The Yellow loop had some great views of the surrounding valleys and at one point, I could see some neon “grass” up ahead and I was very confused why we were so close to a golf course, until I realized that what I was looking at was actually a green water tower. That’s about the point that I realized that I could probably use some more sleep!

  • Mile 1 – 10:45
  • Mile 2 – 17:33
  • Mile 3 – 17:30
  • Mile 4 – 15:08
  • Last .42 – 9:40

My IT band and ankle were still hurting me on the last downhill section, but I knew I didn’t have to run any more after this leg, so I picked up the speed and came across the line flying!

Since I was the first runner for our team, all of the rest of our runners had to go before our team would finish. Starting with runner #3, we were allowed to double-up our runners so that runner #3 and runner #6 ran together on the Green loop, followed by runners #4 and #7 on the Yellow loop. It was during the Yellow loop where we had another lightning delay. Our runners were still on the course and since this was our next-to-last leg, we had a couple of options. No one was going to be allowed back on the course after 4:00pm, but if the lightning delay lifted before then, our final two runners could run together on the Red leg, but their time would not count for our overall team time. Instead, they were technically “skipped” and our team was finished when our runners on the Yellow loop came in. Soon enough, runners #3 and #6 came in and we got our official team photo and our medals.

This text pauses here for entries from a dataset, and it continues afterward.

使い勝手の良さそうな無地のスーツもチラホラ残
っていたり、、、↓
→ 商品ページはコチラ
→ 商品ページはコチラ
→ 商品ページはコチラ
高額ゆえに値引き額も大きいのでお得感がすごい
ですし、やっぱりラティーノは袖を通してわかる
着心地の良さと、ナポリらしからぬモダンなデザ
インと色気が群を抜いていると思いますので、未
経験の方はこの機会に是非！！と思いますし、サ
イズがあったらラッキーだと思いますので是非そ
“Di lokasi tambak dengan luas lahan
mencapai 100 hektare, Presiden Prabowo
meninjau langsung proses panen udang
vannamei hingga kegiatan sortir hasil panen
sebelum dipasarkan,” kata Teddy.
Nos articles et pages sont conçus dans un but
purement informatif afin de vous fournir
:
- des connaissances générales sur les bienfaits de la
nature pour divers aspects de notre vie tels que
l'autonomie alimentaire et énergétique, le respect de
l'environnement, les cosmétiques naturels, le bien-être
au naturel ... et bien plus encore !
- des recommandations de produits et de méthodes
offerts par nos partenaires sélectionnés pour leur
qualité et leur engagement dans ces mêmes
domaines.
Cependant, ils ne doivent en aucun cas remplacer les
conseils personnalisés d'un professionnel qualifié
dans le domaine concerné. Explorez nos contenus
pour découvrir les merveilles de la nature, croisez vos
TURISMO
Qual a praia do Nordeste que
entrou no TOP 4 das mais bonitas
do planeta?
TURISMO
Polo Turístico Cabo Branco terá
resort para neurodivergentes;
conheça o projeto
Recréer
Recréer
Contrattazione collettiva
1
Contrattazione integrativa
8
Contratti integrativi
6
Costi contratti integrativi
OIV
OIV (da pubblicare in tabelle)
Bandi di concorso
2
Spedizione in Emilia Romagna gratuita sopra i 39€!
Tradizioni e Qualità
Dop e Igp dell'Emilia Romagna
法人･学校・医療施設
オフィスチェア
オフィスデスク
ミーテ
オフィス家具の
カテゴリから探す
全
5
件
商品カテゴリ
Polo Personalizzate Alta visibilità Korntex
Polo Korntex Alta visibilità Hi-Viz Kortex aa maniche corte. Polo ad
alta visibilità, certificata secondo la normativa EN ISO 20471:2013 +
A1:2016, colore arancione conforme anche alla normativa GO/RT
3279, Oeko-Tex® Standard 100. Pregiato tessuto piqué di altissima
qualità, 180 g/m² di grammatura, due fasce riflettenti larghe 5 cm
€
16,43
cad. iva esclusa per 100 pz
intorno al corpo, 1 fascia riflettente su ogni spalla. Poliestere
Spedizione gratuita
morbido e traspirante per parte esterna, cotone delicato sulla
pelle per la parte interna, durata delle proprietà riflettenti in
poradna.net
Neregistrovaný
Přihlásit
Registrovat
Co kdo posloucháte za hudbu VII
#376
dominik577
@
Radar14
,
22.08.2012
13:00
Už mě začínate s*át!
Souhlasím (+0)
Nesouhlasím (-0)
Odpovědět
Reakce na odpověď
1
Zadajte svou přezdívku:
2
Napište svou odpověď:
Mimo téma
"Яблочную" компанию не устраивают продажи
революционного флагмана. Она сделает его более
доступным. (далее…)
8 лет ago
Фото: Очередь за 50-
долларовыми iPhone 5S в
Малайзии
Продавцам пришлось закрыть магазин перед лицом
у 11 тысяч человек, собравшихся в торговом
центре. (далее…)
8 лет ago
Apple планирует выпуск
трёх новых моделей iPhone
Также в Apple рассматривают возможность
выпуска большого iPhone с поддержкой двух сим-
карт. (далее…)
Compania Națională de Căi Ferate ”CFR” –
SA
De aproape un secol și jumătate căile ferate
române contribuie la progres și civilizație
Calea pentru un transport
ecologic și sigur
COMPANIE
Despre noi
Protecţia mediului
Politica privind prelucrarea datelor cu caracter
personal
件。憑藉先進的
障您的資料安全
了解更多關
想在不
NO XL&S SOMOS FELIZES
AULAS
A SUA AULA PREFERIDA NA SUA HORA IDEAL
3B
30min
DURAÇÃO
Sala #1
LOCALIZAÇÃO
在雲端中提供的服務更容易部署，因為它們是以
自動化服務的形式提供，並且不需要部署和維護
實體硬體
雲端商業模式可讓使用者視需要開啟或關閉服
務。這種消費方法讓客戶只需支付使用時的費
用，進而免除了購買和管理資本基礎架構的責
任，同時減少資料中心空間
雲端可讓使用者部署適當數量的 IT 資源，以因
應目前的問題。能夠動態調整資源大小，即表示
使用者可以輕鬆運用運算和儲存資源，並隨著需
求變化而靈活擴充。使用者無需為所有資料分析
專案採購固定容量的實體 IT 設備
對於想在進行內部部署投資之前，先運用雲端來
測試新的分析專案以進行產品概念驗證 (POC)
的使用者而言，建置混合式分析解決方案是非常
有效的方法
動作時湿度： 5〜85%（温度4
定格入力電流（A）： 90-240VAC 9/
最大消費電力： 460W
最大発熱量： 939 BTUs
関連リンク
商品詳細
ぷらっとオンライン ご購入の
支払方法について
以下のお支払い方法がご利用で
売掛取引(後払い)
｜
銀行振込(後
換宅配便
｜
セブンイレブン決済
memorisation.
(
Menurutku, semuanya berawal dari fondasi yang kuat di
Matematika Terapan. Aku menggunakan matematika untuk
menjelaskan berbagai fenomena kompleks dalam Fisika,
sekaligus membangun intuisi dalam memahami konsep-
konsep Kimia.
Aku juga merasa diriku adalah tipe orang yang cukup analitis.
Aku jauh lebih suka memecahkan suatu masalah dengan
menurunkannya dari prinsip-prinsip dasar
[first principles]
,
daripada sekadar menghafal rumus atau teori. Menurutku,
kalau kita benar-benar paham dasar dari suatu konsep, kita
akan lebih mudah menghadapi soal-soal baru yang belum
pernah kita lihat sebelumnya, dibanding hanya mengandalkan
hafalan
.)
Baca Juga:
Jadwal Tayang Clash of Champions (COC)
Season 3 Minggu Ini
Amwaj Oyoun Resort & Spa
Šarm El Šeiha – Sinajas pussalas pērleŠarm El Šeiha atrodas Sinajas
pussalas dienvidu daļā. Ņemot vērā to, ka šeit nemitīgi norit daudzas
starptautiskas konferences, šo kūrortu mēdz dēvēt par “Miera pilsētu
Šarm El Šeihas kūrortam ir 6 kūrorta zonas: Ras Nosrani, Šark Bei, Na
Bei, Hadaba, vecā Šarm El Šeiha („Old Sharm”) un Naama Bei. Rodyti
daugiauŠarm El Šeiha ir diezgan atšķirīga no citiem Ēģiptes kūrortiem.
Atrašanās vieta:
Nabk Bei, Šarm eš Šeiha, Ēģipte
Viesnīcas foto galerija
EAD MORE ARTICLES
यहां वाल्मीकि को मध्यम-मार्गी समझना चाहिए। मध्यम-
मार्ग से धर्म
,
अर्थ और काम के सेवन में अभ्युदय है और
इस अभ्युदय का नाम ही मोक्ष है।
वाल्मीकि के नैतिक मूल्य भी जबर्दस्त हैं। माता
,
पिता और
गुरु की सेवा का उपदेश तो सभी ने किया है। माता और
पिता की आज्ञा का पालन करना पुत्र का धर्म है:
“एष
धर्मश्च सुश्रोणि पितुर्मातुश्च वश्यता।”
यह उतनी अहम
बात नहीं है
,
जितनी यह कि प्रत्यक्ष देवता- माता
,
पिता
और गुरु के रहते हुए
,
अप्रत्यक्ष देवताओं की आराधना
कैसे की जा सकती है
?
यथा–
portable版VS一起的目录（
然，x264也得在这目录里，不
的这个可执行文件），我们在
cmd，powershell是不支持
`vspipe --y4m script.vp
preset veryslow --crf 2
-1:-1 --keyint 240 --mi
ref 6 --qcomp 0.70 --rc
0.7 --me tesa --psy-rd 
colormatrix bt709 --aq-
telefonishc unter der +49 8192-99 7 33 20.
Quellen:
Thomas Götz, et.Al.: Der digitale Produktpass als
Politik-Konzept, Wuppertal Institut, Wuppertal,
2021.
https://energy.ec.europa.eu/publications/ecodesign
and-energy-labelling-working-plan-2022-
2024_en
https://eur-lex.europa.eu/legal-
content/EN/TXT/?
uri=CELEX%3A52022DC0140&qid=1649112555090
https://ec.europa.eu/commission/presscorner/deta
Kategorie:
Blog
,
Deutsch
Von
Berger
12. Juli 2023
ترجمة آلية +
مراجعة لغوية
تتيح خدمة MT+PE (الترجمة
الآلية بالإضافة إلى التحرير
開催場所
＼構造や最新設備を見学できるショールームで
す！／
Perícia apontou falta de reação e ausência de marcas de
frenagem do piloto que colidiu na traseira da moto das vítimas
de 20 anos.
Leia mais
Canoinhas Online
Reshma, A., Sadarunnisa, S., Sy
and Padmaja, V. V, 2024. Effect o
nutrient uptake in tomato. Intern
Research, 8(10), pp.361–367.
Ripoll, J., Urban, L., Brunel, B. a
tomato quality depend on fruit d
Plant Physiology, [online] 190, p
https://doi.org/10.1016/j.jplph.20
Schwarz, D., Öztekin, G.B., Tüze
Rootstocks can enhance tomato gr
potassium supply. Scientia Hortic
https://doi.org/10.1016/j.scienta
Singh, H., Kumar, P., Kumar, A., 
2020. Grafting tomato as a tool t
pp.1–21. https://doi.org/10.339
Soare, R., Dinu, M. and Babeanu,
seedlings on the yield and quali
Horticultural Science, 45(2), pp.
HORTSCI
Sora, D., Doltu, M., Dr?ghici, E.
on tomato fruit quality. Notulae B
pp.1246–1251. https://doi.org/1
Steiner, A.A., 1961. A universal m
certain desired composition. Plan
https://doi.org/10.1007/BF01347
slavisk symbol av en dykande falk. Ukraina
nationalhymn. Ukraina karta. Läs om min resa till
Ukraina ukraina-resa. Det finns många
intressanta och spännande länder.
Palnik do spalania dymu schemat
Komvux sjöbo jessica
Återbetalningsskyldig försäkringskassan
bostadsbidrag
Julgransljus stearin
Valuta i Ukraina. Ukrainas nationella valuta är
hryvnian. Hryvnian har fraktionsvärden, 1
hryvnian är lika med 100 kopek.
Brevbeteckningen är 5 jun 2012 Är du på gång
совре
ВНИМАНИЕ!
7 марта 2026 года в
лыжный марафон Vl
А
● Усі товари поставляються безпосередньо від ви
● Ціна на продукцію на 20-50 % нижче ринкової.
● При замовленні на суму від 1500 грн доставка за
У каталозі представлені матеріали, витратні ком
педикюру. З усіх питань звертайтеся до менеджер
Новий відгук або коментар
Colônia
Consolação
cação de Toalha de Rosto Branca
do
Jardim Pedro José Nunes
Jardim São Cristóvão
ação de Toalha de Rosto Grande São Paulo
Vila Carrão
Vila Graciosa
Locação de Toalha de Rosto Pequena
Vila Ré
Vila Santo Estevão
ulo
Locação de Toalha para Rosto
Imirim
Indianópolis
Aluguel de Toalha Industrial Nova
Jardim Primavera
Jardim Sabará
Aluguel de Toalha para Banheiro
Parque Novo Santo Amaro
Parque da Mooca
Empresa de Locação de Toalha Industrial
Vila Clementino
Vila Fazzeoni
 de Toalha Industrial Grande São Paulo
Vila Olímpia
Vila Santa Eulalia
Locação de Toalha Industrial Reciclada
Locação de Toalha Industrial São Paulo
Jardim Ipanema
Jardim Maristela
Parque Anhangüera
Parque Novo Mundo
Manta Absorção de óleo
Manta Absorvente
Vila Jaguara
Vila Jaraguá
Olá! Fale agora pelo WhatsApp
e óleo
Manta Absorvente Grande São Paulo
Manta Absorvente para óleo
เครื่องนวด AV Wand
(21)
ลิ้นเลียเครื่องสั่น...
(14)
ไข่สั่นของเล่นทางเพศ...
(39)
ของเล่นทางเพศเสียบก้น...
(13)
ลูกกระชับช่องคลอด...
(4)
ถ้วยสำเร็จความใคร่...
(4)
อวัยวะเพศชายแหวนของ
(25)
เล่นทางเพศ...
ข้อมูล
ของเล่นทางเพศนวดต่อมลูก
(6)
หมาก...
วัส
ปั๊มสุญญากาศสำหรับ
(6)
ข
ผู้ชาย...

Our last runners still wanted to run their last leg, so while we waited for the lightning ban to be lifted, we tore down our campsite, which had started to blow away during the last bought of wind and rain.

Once the runners were off, we all headed back to the house to get warm, change and then we headed back to the village to cheer our final runners in. While we were waiting, we realized that we were one of the last teams on the course and the village was virtually deserted with the exception of one other team and all of the Ragnar employees. Someone must have liked country, because the music was all country while we were waiting and I got to serenade my teammates to “Friends in Low Places” while wearing my new Avex trucker hat with a long-sleeve shirt over my shoulders. For some reason this was apparently very funny. It’s too bad no one got a picture of that! We did, however, get some pictures of people crossing the finish line who we missed earlier due to the weather – here’s Kayla (runner #3) coming in…

We officially finished the race in 29:09:06 and came in 55th place in the regular open mixed division. Coming into this race, I was the only one who had done a relay race before and several members hadn’t run trail races before they started training for this race, so I think it was a great experience for everyone. As always when people are tired, hungry and kept in close quarters for long periods of time, we all had our moments when we needed our space, but overall, I think the team responded to all of the challenges thrown our way and I’m pretty sure I’ve convinced them to try out more relay races!